Gießen/Berlin - Es wird ein quälender Prozess. Nicht nur des Angeklagten wegen, dessen Gesicht nach schweren Verbrennungen entstellt ist. Weitaus beeindruckender ist das Thema dieses Verfahrens: der Tod der achtjährigen Julia aus dem hessischen Biebertal.
Am 29. Juni 2001 soll der 34-jährige Thorsten V. das Kind verschleppt und mit Schlägen auf den Kopf getötet haben. Vermutlich geschah das im Keller seines Hauses. Der Universitätsangestellte lebte mit seiner Familie nur wenige Meter von dem Spielplatz entfernt, auf dem Zeugen die Schülerin zuletzt gesehen hatten. Und er gab - Fotos beweisen das - noch unbekümmert Interviews, als verzweifelt nach dem Kind gefahndet wurde. Feuerwehrleute fanden die Leiche des Mädchens erst fünf Tage nach ihrem Verschwinden in einem abgebrannten Holzstapel, rund 50 Kilometer von Biebertal entfernt. Julia war schon tot, als sie verbrannt wurde.
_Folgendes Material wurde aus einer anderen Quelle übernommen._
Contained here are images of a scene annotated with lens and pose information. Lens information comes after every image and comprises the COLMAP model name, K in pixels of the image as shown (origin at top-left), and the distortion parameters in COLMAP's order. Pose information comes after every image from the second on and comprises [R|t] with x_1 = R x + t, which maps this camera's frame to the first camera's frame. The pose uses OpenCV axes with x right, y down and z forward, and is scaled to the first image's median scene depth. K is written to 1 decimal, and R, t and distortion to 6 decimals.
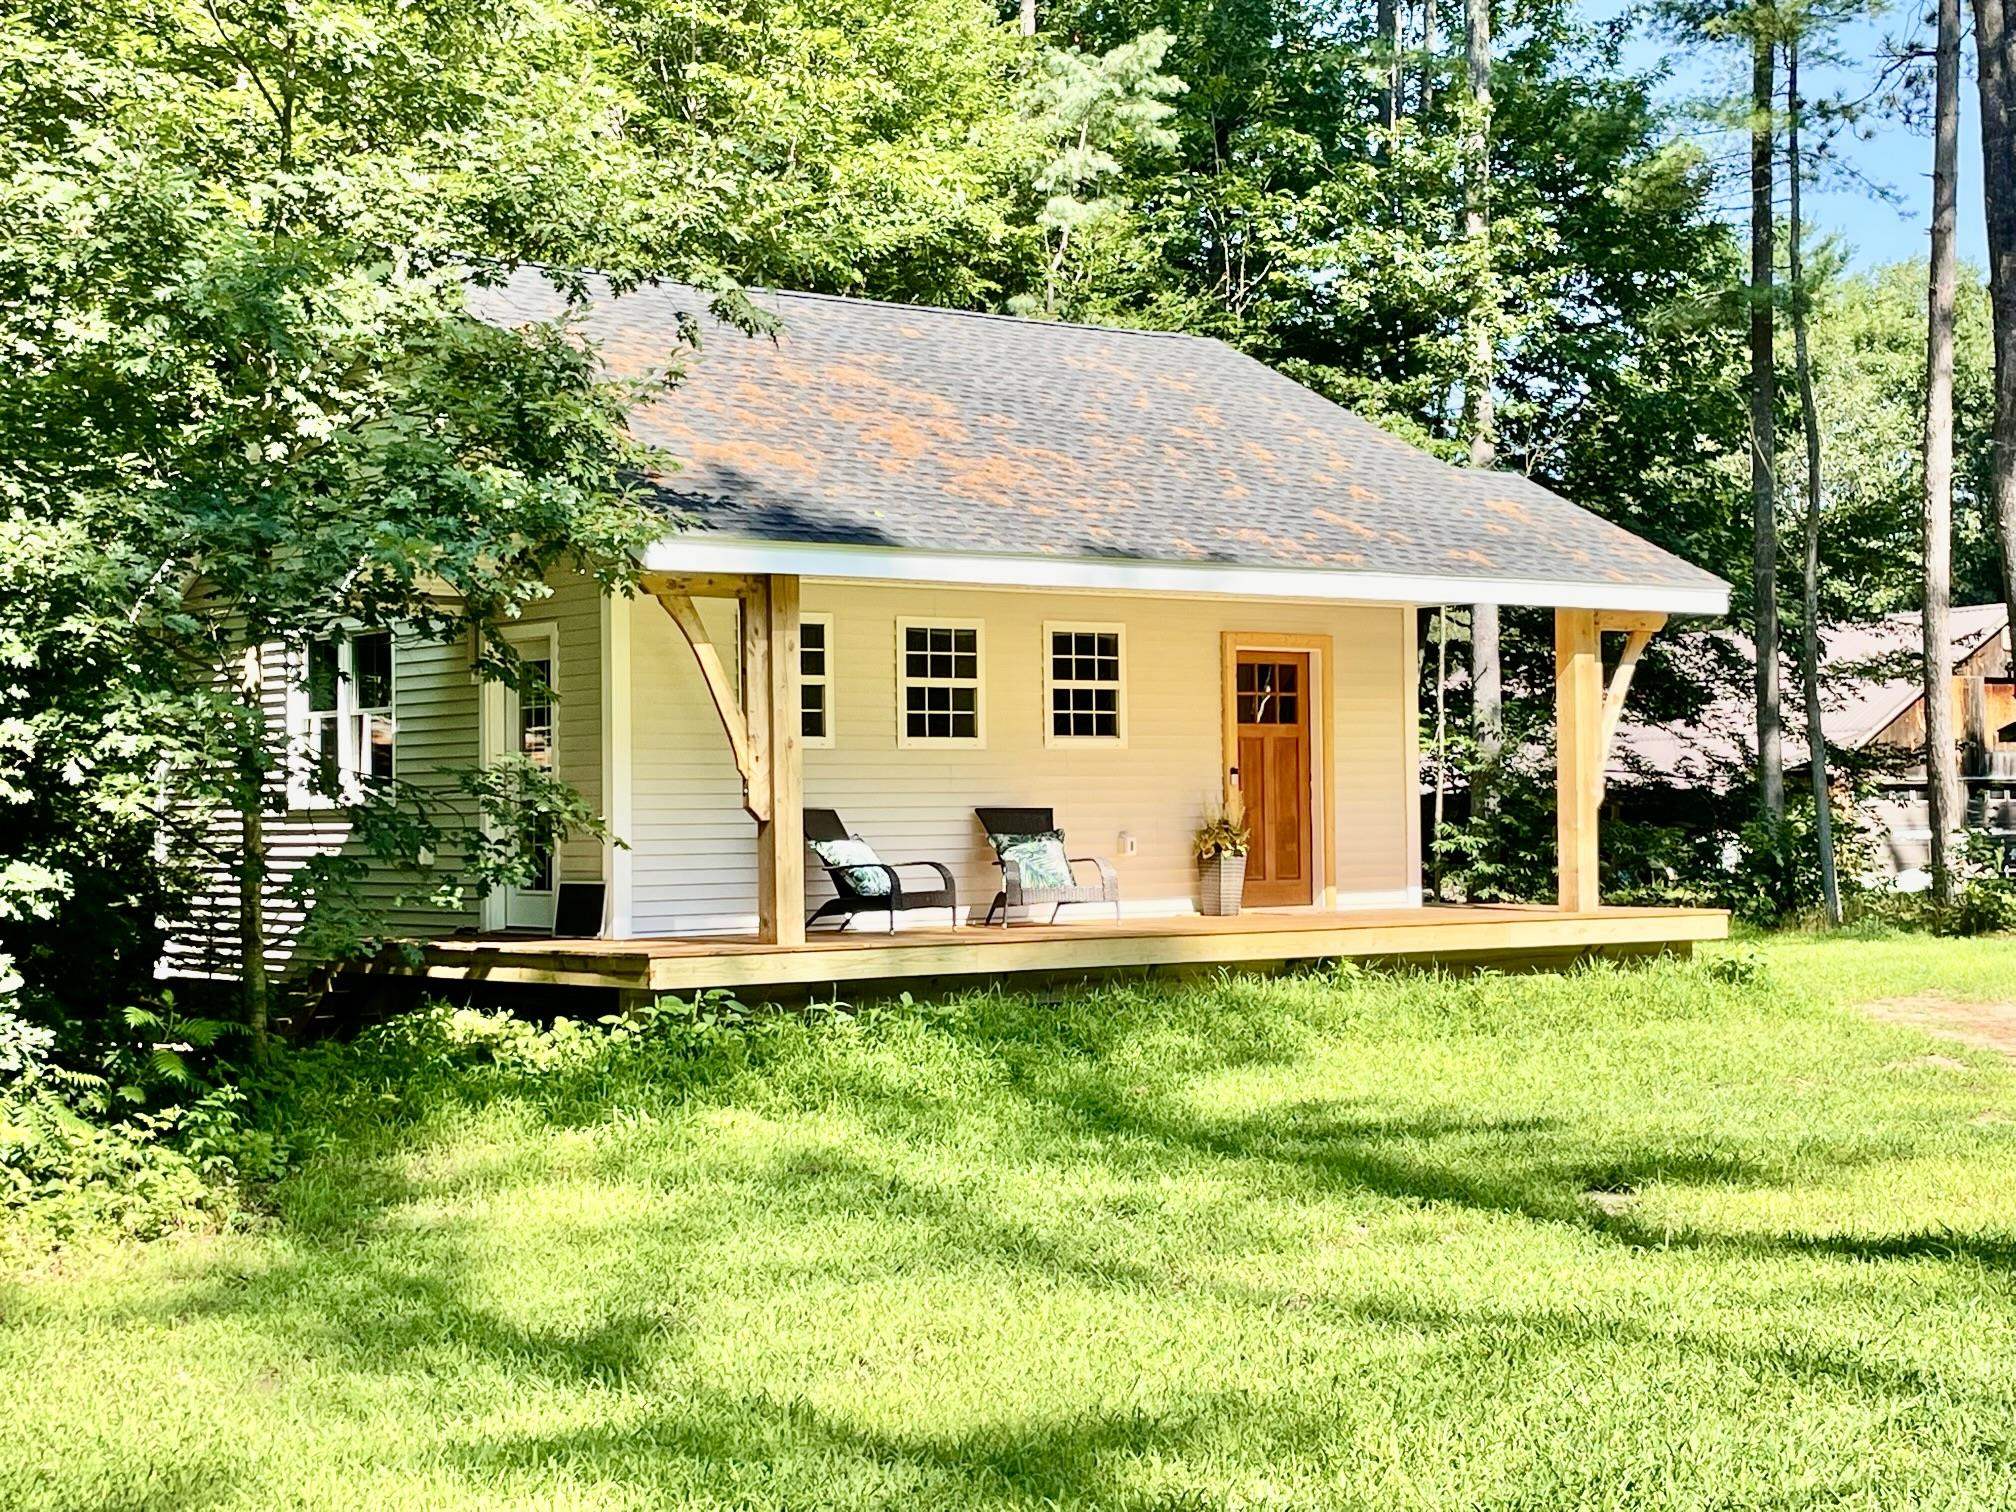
lens RADIAL K [[3112.2, 0, 1009.1], [0, 3112.2, 757.8], [0, 0, 1]] dist [0.182629, 0.000000]
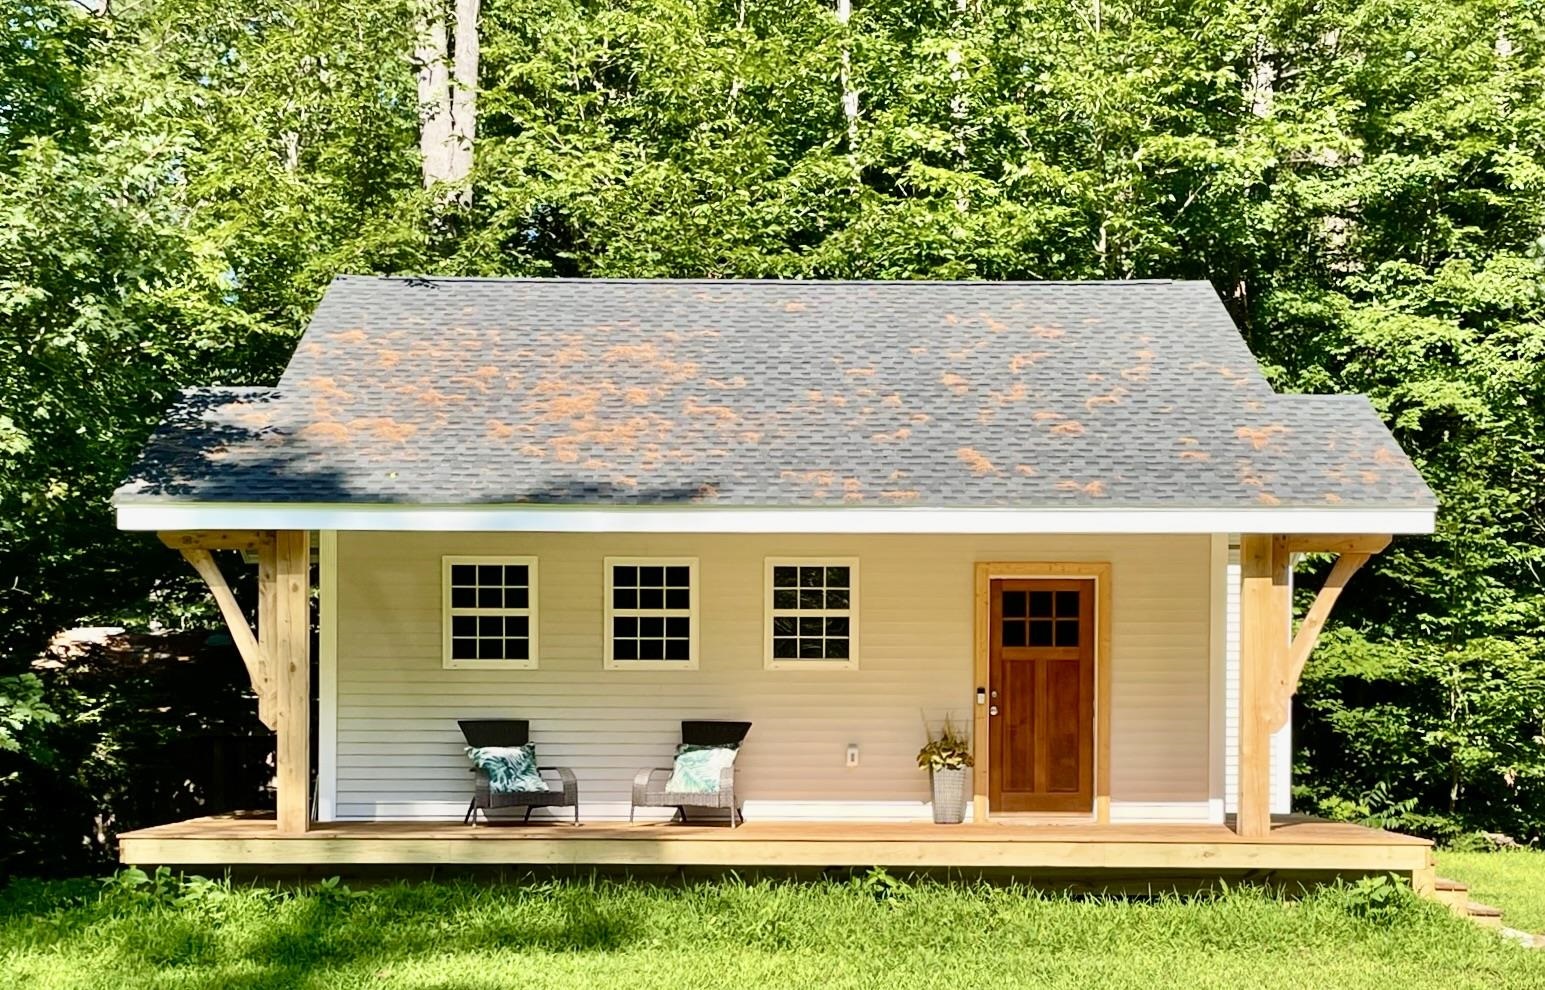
lens RADIAL K [[2168.8, 0, 772.4], [0, 2168.8, 495.6], [0, 0, 1]] dist [0.040203, 0.000000]
pose [[0.796636, -0.049275, -0.602448, 0.492755], [-0.002412, 0.996405, -0.084686, 0.000864], [0.604455, 0.068917, 0.793653, 0.364894]]
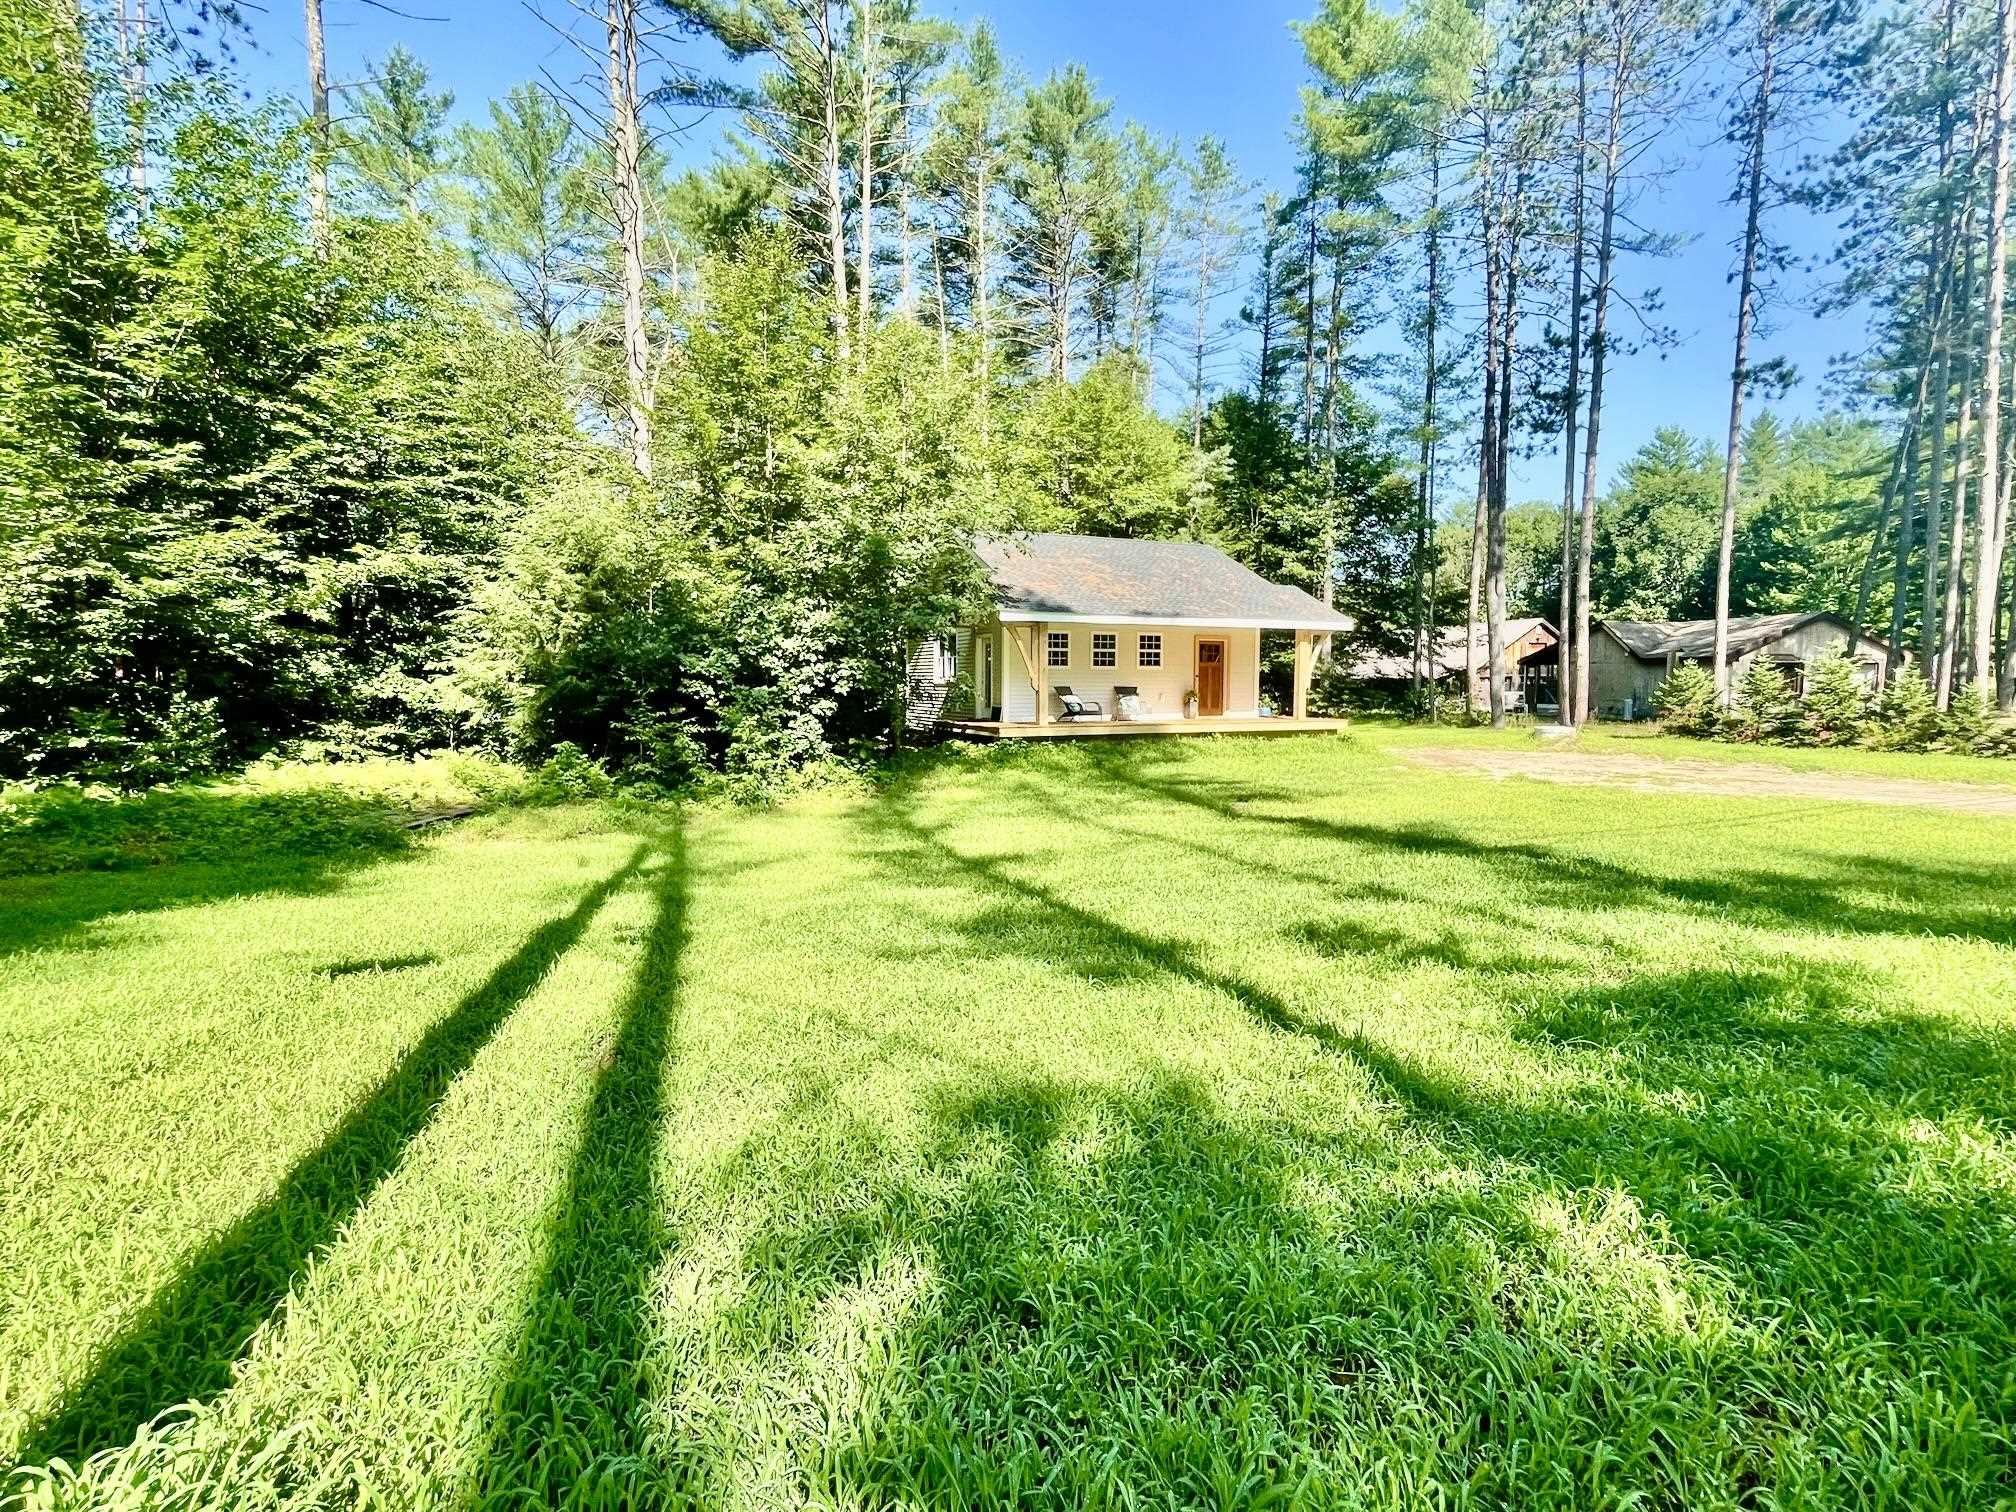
lens RADIAL K [[937.7, 0, 1007.0], [0, 937.7, 761.4], [0, 0, 1]] dist [-0.003833, -0.000089]
pose [[0.971749, 0.030828, -0.233995, 0.117598], [-0.006354, 0.994491, 0.104632, -0.009411], [0.235932, -0.100189, 0.966591, -0.048065]]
Kurz darauf geriet Thorsten V. in das Raster der Ermittlungen. Er war in der Nähe des Fundortes der Leiche bei einer Geschwindigkeitskontrolle geblitzt worden. Doch es kam noch nicht zur Verhaftung. Erst nach dem 6. August erhärtete sich der Verdacht. Bei einer Benzinverpuffung in seinem Keller erlitt Thorsten V. 80-prozentige Hautverbrennungen, lag wochenlang im Koma, und bleibt wohl Zeit seines Lebens ein schwer behinderter Mann.
Aber auch das konnte ihn nicht vor dem Besuch des Staatsanwaltes und der Verlesung eines Haftbefehls bewahren. Fanden sich doch in dem ausgebrannten Kellerraum an einem verkohlten Teppich Reste von Blut - Spuren von Julia, wie Spezialisten des hessischen Landeskriminalamtes ermittelten. In der Nähe des Leichenfundorts wurden außerdem Latexhandschuhe gefunden, die Thorsten V. getragen hatte, sowie Faserspuren und Stofffetzen aus seiner Wohnung.
Thorsten V. muss sich nun von heute an vor der Schwurgerichtskammer des Landgerichts Gießen wegen Mordes, versuchten sexuellen Missbrauchs und schwerer Brandstiftung verantworten. Wegen seiner Brandverletzungen wird er im Rollstuhl aus dem Haftkrankenhaus vorgeführt; die Verhandlungsdauer ist auf zwei bis drei Stunden pro Tag beschränkt.
Ein Geständnis hat er noch nicht abgelegt. Auch vor Gericht, kündigte sein Verteidiger an, werde Thorsten V. schweigen. So wird die Staatsanwaltschaft mit Hilfe von Indizien beweisen müssen, was ihrer Meinung nach am 29. Juni geschah: Ein Mord, weil der versuchte sexuelle Missbrauch an Julia vertuscht werden sollte. Der Prozess ist zunächst bis August 2003 terminiert.